Hotter debates may stop brewing in Shimla’s iconic Coffee House

Shimla, May 30 (IANS)
Hot coffee and hotter political debates may soon stop brewing in Shimla’s iconic Indian Coffee House set up in 1962 as the tourism industry in Himachal Pradesh falls prey to Covid-19.
The coffee house, that even saw Prime Minister Narendra Modi savour politics with the hot elixir, lost steam over the past 15 months after the pandemic outbreak and is on the verge of closure.
“For the past one year we are unable to clear salary bills owing to non-operational and hampering of our service due to Covid-induced lockdowns,” Indian Coffee House Manager Atma Ram Sharma told IANS.
“Amidst this huge salary backlog and period of uncertainty, most of our employees, like those in other hospitality industry, are feeling disengaged and demotivated with work.
“Even if it becomes fully operational on the demand of our loyal clientele who have been devoted for decades, with the mounting losses I don’t think it is feasible to operate it smoothly,” he said.
According to Sharma, seven-eight coffee houses like this one being run by a cooperative society on a ‘no-profit, no-loss basis’ in cities like Chandigarh, Delhi, Allahabad and Kolkata have also seen drastic decline in earnings, enabling many of them on the verge of closure.
Besides Modi, Shimla’s one-of-a-kind cafe has seen many prominent customers — late Prime Minister Indira Gandhi, former Deputy Prime Minister L.K. Advani and BJP veteran politician Murli Manohar Joshi.
When he studied in India, former Afghan President Hamid Karzai was a frequent visitor too.
Modi, during his last visit in 2017, recalled that he used to spend hours at the Coffee House with his journalist friends to keep a tab on the state’s political developments.
And many from Shimla’s academic, legal, art and journalistic circles have been regular clients.
Before the pandemic, the daily sale of Shimla’s Coffee House was more than Rs 100,000. Currently, the coffee house is operating three hours daily owing to lockdown restrictions with the income shrinks by Rs 1,000 to Rs 1,500 per day.
“It is really sad to learn that the Coffee House has fallen on bad days.

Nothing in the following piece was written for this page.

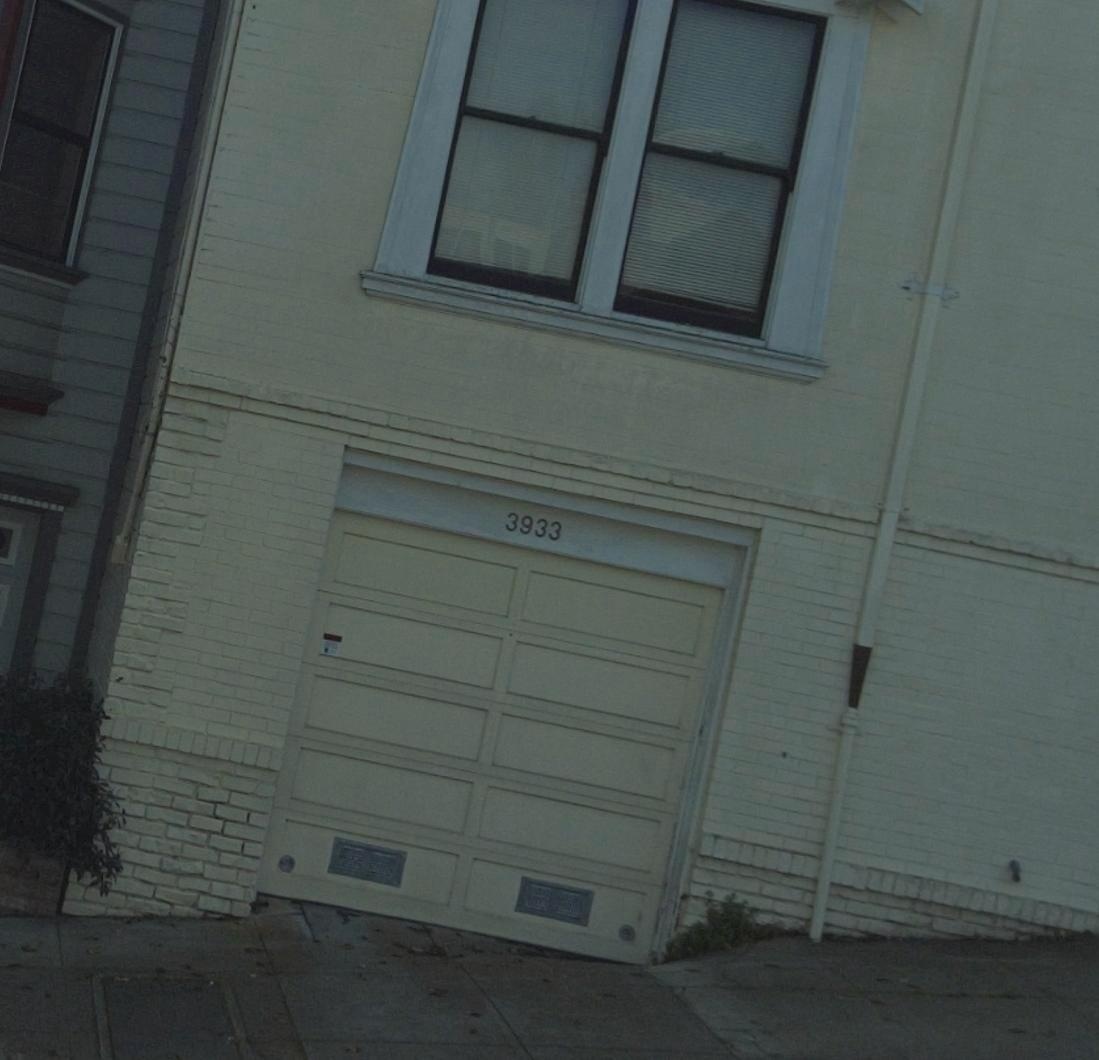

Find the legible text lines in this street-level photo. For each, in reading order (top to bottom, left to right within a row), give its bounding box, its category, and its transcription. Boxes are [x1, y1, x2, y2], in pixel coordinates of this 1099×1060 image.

Our group, who has spent hours daily discussing politics and society over cups of steaming hot coffee, are thinking to evolve some mechanism to keep its ambience alive by contributing from our pocket,” B.D. Sharma, a former Press Secretary to the Chief Minister, told IANS.
Added an emotional Daulat Sen, a former government employee and a regular for over 35 years: “I visited Coffee House for the first time in early 1980’s and since then it is an integral part of my life, the hub for socialising and intellectual discussions for government employees like me.”
“Its closure will be a big setback for a particular class, which is called old-fashioned,” Sen said.
Old-timers recall that earlier the Coffee House had a carrom board, playing cards and newspapers for customers. A plate of salted peanuts was served with each cup of coffee.
According to Sen, a cup of coffee in the early 1980s cost Rs 2. Now it is Rs 25.
The Indian Coffee House at Shimla came up in 1962, the shop area bought for Rs 85,000.
Octogenarian Ramesh Sud too prefers this place not just to enjoy delicacies but to meet a class of old friends, who visit this place with dress codes the Britons followed, over endless cups of coffee to discuss everything, from politics to socialism and to national issues.
Prime Minister Modi had said at a public rally in Shimla in December 2017: “Sitting at the Indian Coffee House along with my journalist friends, I used to get an insight into the state’s political developments.”
Modi, who was the BJP’s in-charge of Himachal Pradesh from 1994 and 2002, had added in a lighter vein that he never paid for the coffee he had. His journalist friends used to foot the bill.